▶ _SOURCE INFORMATION_:
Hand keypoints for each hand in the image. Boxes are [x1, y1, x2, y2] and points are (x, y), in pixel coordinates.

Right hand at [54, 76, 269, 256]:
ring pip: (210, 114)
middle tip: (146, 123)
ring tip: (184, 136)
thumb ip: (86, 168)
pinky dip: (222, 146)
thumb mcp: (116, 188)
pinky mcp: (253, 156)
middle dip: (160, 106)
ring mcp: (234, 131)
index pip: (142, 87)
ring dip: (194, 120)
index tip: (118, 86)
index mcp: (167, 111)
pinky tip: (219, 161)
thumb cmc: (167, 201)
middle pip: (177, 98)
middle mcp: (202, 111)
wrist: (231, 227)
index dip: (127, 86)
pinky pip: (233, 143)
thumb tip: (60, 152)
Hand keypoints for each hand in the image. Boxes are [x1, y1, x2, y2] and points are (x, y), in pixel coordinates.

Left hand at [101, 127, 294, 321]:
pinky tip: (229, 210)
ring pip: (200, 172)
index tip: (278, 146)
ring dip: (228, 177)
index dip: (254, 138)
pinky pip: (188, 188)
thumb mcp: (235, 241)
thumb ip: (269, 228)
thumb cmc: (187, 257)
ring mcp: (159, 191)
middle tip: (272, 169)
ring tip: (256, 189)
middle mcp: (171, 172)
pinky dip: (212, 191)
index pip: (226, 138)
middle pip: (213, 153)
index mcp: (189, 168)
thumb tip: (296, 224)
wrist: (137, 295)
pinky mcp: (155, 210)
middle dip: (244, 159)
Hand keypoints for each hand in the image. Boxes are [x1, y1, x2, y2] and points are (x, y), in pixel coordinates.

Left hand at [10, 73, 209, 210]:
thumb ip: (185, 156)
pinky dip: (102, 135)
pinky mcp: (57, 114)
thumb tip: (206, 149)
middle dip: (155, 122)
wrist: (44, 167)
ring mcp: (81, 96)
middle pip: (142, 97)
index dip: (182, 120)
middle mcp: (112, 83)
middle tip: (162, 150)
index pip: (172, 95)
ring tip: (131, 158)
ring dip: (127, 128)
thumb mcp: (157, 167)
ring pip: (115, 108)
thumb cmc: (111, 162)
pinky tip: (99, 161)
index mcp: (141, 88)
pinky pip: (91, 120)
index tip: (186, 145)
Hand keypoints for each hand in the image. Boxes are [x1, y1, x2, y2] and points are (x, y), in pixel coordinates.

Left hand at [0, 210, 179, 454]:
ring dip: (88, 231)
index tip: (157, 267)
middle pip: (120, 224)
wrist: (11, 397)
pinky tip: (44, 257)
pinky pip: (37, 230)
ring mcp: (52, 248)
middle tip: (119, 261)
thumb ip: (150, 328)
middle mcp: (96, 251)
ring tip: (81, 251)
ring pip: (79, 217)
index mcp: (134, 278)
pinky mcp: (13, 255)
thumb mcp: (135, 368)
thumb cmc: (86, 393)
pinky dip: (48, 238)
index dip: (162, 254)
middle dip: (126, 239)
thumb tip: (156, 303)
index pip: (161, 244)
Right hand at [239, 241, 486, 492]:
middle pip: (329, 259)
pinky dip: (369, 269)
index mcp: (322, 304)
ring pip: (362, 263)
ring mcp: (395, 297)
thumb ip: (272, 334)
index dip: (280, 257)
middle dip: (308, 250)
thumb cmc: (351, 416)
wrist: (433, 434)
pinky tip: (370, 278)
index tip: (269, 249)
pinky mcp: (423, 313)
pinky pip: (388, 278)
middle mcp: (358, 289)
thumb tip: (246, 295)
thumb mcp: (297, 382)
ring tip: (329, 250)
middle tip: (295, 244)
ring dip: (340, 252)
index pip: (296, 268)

---

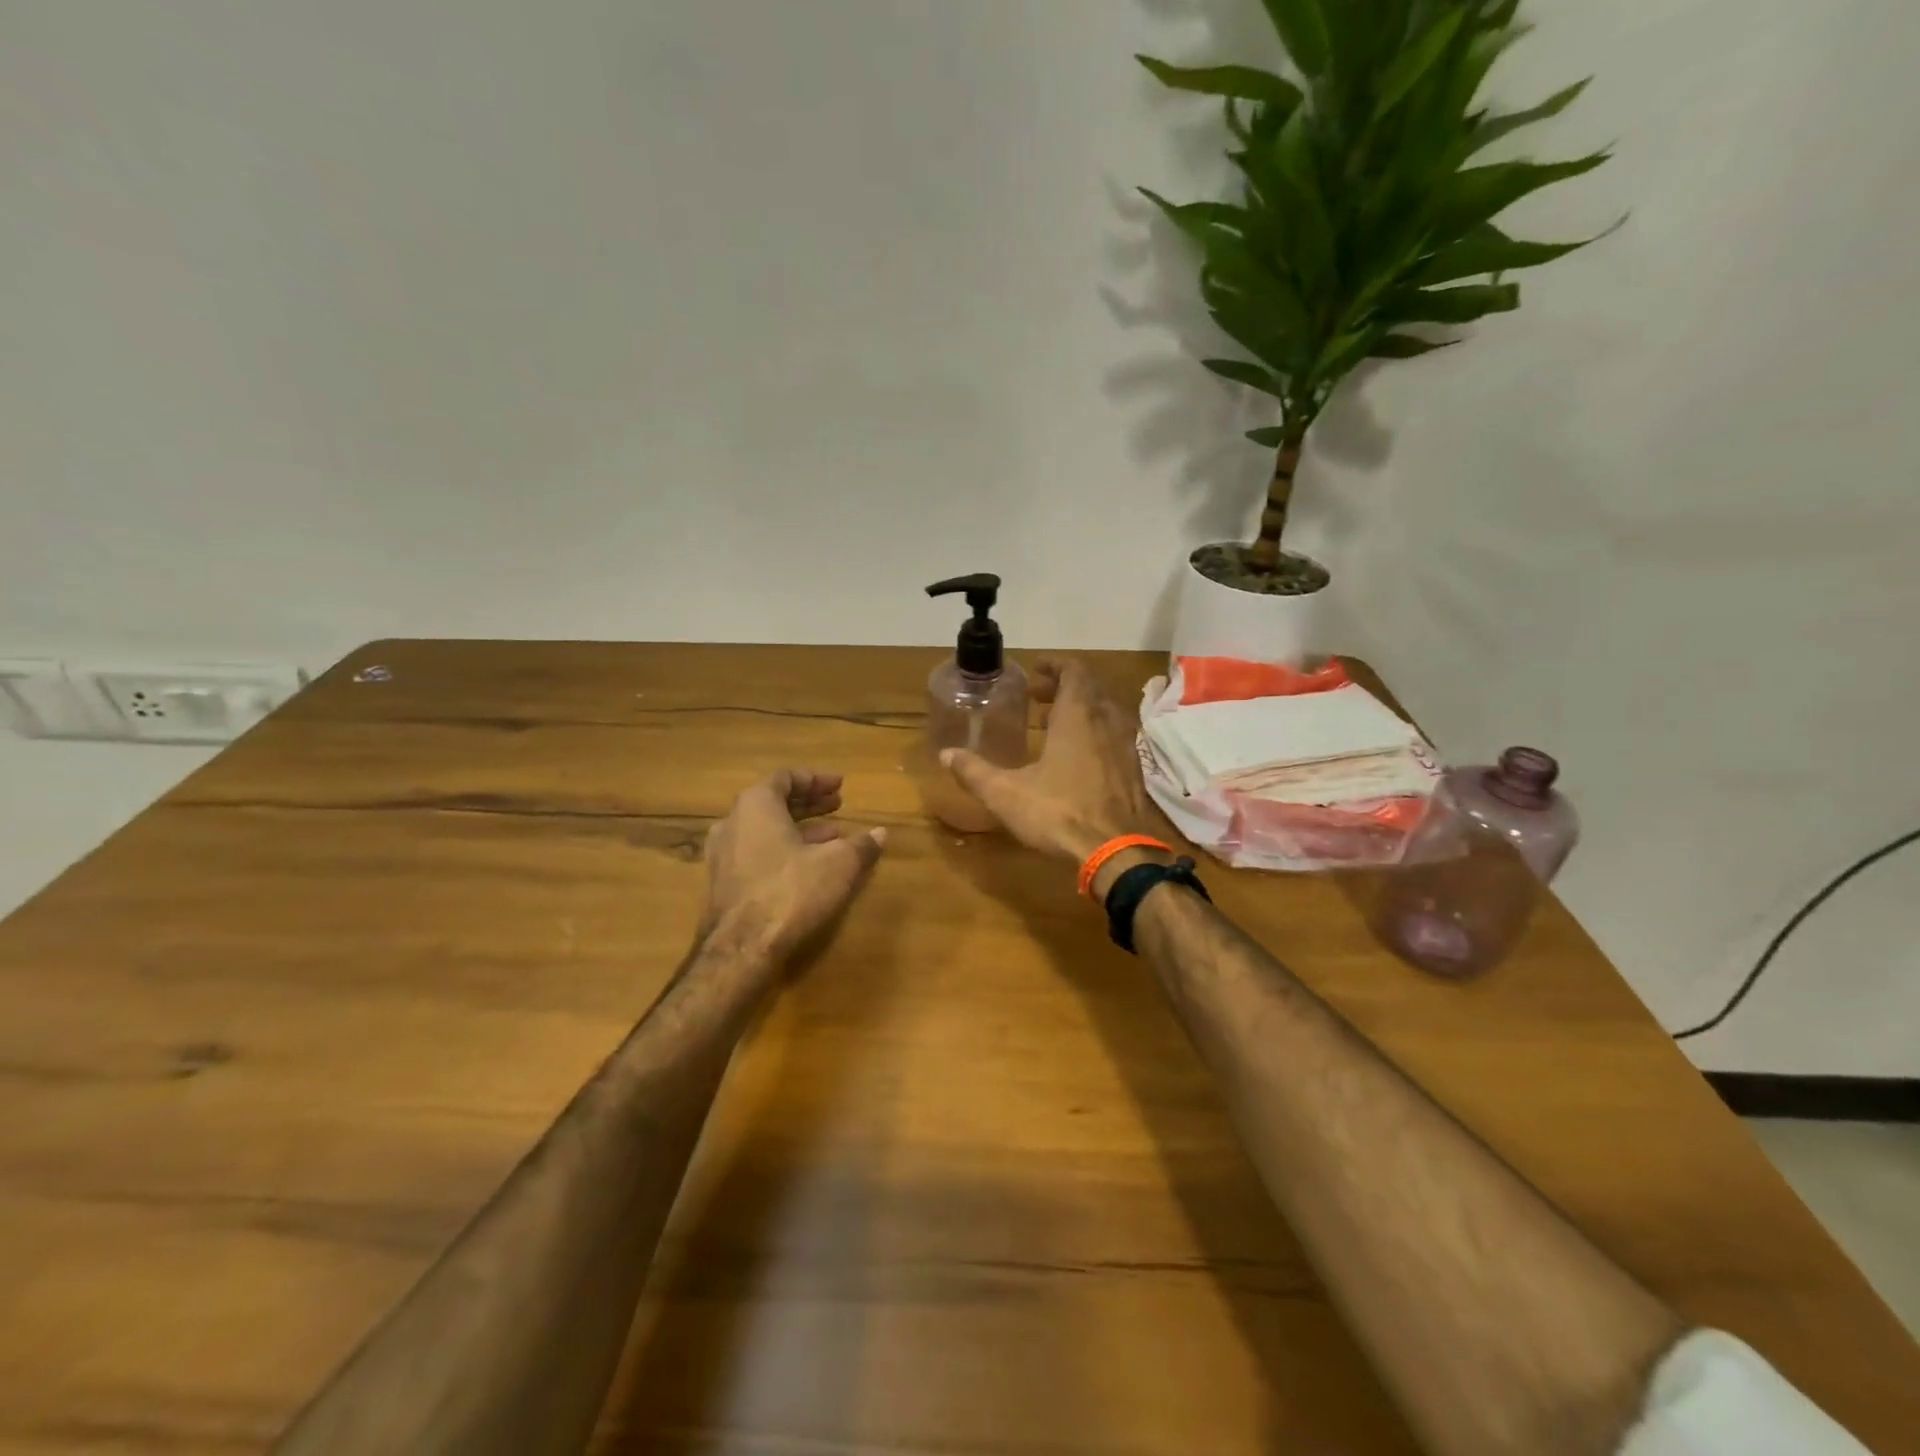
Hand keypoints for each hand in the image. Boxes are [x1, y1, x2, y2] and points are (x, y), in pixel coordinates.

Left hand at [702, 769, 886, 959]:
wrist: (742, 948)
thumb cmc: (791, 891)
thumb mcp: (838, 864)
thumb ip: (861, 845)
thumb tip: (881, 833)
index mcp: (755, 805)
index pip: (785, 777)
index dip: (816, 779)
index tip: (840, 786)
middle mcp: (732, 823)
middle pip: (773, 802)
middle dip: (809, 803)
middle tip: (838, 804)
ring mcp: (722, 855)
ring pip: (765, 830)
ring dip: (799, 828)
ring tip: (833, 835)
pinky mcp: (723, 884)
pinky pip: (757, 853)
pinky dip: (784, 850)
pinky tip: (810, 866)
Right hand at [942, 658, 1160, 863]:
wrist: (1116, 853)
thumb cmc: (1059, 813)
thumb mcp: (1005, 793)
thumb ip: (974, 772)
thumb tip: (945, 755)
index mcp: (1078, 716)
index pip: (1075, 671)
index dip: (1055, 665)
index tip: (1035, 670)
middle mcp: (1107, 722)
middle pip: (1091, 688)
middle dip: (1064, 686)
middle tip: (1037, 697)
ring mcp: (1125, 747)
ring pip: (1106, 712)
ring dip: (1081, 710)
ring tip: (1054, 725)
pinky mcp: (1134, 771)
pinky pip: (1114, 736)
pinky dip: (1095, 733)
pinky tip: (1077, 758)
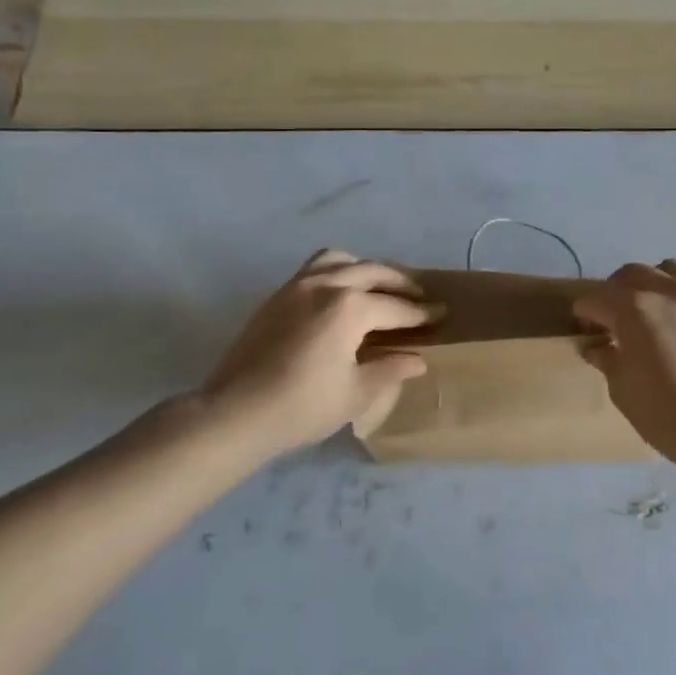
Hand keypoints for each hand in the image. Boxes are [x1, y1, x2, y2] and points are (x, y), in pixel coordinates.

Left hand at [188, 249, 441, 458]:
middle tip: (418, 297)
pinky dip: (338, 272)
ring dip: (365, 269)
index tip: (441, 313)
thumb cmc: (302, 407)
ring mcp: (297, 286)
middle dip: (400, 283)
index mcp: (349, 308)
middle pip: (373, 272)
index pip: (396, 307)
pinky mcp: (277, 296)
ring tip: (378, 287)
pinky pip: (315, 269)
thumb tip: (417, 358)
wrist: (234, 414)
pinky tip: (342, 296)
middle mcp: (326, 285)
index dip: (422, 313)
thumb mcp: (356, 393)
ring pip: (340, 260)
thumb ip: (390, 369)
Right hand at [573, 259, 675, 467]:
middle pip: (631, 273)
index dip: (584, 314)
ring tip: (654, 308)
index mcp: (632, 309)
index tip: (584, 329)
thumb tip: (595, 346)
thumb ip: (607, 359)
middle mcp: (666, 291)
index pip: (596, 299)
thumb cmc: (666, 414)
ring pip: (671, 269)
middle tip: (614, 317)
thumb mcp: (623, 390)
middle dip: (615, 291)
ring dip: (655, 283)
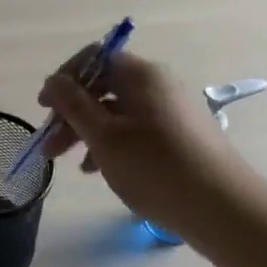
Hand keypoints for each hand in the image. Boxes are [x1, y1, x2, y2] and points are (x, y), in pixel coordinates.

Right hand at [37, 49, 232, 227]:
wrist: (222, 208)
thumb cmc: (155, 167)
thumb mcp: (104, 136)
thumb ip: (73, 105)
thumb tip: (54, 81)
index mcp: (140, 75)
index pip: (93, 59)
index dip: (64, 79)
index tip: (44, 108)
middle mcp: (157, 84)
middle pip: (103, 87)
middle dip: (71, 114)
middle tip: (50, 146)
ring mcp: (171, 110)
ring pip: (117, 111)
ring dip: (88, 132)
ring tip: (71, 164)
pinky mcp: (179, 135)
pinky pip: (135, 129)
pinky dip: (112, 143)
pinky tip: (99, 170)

▶ _REQUIREMENT_: Your answer should be one number: how many lines in the material hold the word "Right".

▶ _SOLUTION FOR THIS TASK_: 5